Good Life Performance By Alex Smock

The Spatial Experience: As I entered the theatre, I was seated four rows from the front, central to the stage. As I entered the auditorium, I felt enthusiastic, as I had recently been told by friends who attended the previous night that the play was a true delight. It was a great seat other than when the cast used the platform beside and to the back of me. Otherwise, I feel that my seat location enhanced my experience. As the lights dimmed and the audience hushed one and other, my heart fluttered. We waited a whole 15 minutes before the play began, probably enhancing my excitement. The small infrequently visited location made it a unique experience. I believe that a place does not necessarily play a huge role in the Good Life as long as you are able to satisfy your designated values such as safety and hygiene.

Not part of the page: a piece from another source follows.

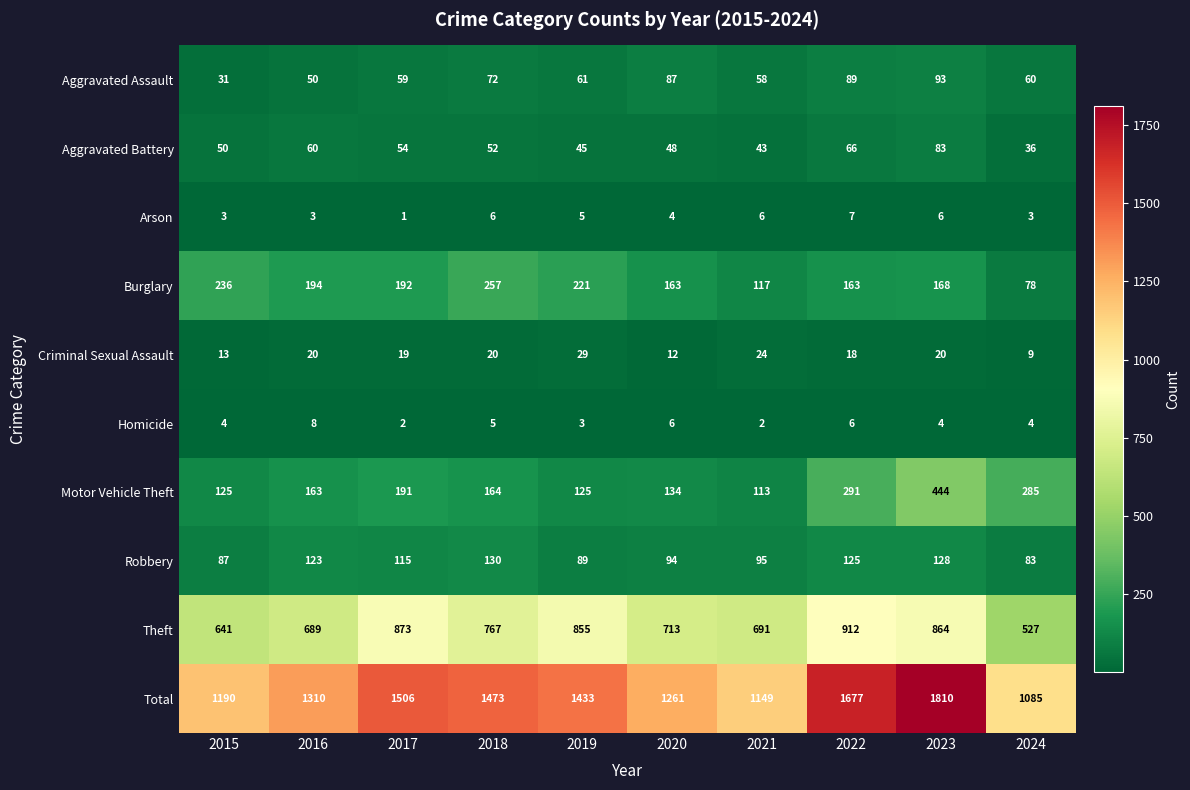

Where does the Aggravated Battery series first go above 52?

2016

The Social Experience: My suite mate and I met up with a friend of hers for the performance. We all grabbed a late lunch and walked over to the theatre together. We were able to reflect our experience and interpretations of the play and its characters in intermission and afterwards. Shared experiences is what I value the most in my form of the Good Life. I believe that experiences that you can share with others allow for a special bond to form. That is why having things in common is so important when building strong relationship foundations.
The Cultural and Intellectual Experience: This performance shed some light on my understanding of the arts in society. Even going to the play forced me out of my comfort zone. The play made several societal critiques for the time it was placed in such as child labor, Church scandals, poverty, and many others. The central issue of the performance was choosing between doing the right and easy thing. Before I attended the performance, I only knew the setting. Afterwards, I reflected upon the issues of the play in a depth that I never have considered before. The performance made me think about the value of the arts and reminded me how there will always be high temptation and pressure to take the easy way; this play has encouraged me to make choices based on what is right. The subject matter reminded me of some familial tensions that need to be mended because it is the right thing instead of taking the easy route and waiting for an apology.
The Emotional Experience: In "The Divine: A Play for Sarah Bernhardt", katharsis is offered to several characters in several moments. Some take control of those opportunities to do the right thing, while others decide to continue on the easier path. Even though Talbot takes part in katharsis, Meyer finishes his process for him. Some of the acts of "coming clean" come too late; this was seen with Leo's death. This play also allows its viewers to go through the process of katharsis as it calls upon them to question their ethical dilemmas.